Me: She's in love. So, she's saying that even with bad things happening, it doesn't matter. So long as she has this person in her life, she's happy--even with bad things going on. You're too literal.
Him: Oh.
Me: This is a blog entry waiting to happen. 'My Husband Doesn't Understand Love Songs.'
Him: Great. Thanks. You'll write it so that I sound stupid. Make sure you mention that I used 'incongruous.'
Me: Just wait until "Eight Days a Week" comes on. You won't be able to handle it.

While driving through winding mountain roads:
Me: I don't like driving through mountains at night.
Him: You aren't driving.
Me: I still think it's scary.
Him: It's only scary if you look at the things around the road. If you just focus on the road and the reflectors, it's fine.
Me: "Stay on the path."
Him: Yes.
Me: Like that story with the dinosaurs.
Him: Something like that.

While listening to "Magic Carpet Ride" by Steppenwolf
Him: Wasn't this song in a Star Trek movie?
Me: Yeah. First Contact. It's my favorite.
Him: I don't really get that.
Me: That they used that song?
Him: That that's your favorite Star Trek movie.
Me: It's the best one.
Me: It is.
Me: Well, what one do you think is best?
Him: Wrath of Khan.
Me: Oh. That one's okay.
[10 miles of silence]

Somewhere in Oregon:
Him: I hooked the inverter up in the car. You can charge things, like your laptop.
Me: Like I'm going to charge my laptop in the car.
Him: Why not?
Me: Because I don't let my laptop run down. I'll charge it at night in the hotel.

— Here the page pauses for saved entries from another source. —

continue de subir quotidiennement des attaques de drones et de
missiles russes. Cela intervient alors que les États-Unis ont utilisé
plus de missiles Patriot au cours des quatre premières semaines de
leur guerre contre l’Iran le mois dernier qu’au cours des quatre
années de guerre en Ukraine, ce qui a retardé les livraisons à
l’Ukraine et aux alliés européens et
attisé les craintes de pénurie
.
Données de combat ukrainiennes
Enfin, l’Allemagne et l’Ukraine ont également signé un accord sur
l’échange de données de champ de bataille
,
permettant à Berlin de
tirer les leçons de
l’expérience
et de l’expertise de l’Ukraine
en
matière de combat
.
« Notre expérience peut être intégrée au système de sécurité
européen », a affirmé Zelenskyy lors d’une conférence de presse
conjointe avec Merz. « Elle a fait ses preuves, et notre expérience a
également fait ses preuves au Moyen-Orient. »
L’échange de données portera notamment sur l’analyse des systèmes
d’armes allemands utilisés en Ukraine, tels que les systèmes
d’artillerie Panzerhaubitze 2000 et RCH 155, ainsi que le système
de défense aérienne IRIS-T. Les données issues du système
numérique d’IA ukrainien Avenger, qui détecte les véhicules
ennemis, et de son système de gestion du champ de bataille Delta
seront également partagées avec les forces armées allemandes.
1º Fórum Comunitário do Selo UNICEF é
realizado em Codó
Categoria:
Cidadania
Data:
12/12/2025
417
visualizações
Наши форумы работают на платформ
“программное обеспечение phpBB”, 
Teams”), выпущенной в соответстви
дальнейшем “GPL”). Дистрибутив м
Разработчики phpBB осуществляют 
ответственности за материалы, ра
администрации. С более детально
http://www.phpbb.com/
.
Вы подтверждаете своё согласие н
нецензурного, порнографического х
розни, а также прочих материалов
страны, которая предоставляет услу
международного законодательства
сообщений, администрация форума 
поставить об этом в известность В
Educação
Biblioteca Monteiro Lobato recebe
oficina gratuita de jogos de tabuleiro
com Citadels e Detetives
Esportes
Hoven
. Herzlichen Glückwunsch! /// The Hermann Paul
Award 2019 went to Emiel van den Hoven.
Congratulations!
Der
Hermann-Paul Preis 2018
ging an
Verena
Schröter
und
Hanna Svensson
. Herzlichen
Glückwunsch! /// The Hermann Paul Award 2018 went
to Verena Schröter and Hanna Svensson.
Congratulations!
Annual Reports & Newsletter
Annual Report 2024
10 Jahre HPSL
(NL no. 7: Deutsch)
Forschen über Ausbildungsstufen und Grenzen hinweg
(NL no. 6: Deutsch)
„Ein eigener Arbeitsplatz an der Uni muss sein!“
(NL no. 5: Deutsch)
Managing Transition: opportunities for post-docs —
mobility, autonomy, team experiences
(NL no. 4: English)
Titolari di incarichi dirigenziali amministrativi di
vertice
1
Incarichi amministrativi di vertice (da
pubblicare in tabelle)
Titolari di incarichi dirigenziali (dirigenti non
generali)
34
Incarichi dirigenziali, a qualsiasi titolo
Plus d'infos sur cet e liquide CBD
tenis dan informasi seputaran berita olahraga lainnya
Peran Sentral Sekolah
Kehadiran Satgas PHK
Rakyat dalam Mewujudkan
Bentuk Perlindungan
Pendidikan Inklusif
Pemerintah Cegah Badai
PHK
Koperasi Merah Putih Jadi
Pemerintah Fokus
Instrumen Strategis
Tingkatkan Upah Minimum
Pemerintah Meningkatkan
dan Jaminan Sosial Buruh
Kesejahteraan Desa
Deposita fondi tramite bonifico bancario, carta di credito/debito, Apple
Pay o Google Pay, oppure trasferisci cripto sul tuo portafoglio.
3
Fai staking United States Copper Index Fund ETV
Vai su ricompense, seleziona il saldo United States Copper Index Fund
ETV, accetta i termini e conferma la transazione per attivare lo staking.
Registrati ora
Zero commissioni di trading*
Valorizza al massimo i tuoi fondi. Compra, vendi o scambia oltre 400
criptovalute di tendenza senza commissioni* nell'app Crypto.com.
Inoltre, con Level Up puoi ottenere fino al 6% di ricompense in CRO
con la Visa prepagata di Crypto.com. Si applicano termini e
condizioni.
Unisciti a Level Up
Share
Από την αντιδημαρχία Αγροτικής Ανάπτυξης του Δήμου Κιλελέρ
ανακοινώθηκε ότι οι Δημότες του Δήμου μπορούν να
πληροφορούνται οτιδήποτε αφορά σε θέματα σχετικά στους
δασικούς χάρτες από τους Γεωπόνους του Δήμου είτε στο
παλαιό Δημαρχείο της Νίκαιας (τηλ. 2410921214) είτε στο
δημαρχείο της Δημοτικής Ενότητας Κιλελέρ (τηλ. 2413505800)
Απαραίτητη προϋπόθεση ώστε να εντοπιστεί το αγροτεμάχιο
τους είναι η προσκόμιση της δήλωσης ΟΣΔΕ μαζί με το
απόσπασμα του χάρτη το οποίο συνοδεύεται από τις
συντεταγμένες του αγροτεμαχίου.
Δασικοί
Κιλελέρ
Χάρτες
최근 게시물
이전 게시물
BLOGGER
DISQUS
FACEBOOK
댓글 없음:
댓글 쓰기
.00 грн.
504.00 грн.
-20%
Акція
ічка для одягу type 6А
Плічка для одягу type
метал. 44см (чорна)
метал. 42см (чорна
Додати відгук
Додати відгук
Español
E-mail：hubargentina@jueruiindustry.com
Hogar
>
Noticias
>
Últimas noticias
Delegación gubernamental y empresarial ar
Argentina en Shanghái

This morning, over breakfast:
Me: Oh.
Him: What?
Me: My laptop's dead.

That's all I've got for you, kids. Today's pictures:

Leaving Seattle. I-90 beckons into the Cascades...

Finally, someone realized that when I drink coffee, I don't want a scone or low-fat pumpkin spice bread. Now, if only Starbucks can catch on.

Huh. Turns out there's a difference in temperature when you go from sea level to +3000 feet. Good thing to note for the future when making decisions like whether or not to pack a coat. For the record, I didn't.